TAREA A REALIZAR
Redacta la continuación del texto sobre el comercio y la riqueza en la antigua Roma, empezando justo después de su última oración.

FRAGMENTO MOSTRADO
○ ○ ○

La manera de conseguir una fortuna con mayor facilidad era dedicarse al comercio.
En Roma, el gran Foro era el principal centro comercial, con un enorme conjunto de locales, mercados y lugares de reunión.
Los cambistas tenían sus negocios en este sitio, y hacían destellar, sonar y bailar sus pilas de monedas para atraer a la clientela.
Se podían obtener pingües ganancias con los préstamos, aunque los romanos de la alta sociedad lo consideraban un negocio despreciable, al igual que toda otra forma de comercio: "Ningún caballero puede ser prestamista", escribió el estadista conservador Catón.
Sin embargo, incluso los aristócratas sucumbían al encanto de las ganancias fáciles.
El objetivo era pedir prestado con intereses bajos y prestar con intereses altos.
Para combatir la especulación, en tiempos imperiales se decretó una tasa legal de interés de 12% anual.
Gozaba de más respetabilidad el ser propietario de tierras, y esto convirtió en multimillonarios a muchos ciudadanos. Se cuenta que el acaudalado político Marco Craso dijo que un hombre no podía considerarse rico a menos que pudiera pagar, de su propio ingreso, la manutención de una legión (unos 6,000 hombres).

○ ○ ○

Datos almacenados
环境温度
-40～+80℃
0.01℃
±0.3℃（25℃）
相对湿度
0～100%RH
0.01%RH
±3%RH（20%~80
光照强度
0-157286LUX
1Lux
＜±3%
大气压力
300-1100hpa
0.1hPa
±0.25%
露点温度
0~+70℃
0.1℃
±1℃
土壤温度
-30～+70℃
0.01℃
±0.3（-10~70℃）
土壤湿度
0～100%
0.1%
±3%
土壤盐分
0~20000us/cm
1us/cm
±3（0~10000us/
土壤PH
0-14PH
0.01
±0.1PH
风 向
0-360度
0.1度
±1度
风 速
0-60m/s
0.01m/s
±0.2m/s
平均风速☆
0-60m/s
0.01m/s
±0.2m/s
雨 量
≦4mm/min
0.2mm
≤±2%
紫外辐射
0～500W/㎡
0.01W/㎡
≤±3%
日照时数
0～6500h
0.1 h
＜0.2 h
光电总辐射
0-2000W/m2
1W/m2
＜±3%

○ ○ ○

RESULTADO DEL EJERCICIO
Los bancos prosperaban en la capital, en tanto que los pobres guardaban sus magros ahorros en alcancías de barro.
La unidad monetaria básica era una moneda de cobre llamada as; un sestercio valía dos ases y medio, y un denario de plata, 4 sestercios o 10 ases.
Un soldado común recibía como sueldo 225 denarios anuales; un saco de trigo pequeño costaba medio denario.
Uno de los comercios más prósperos era el del aceite de oliva. No sólo se usaba para cocinar, sino también para lámparas y como sustituto de jabón para el baño.
Diario se compraban y vendían colosales cantidades de aceite: en el año 300 a.C., había 2.300 vendedores tan sólo en Roma.
Las alfarerías producían millones de vasijas de vino y aceite, y también se produjeron en masa recipientes de vidrio, una vez que se introdujo la técnica de soplado, posiblemente por vidrieros sirios inmigrantes durante el siglo I d.C.
LA TIENDA DE "TONSURA"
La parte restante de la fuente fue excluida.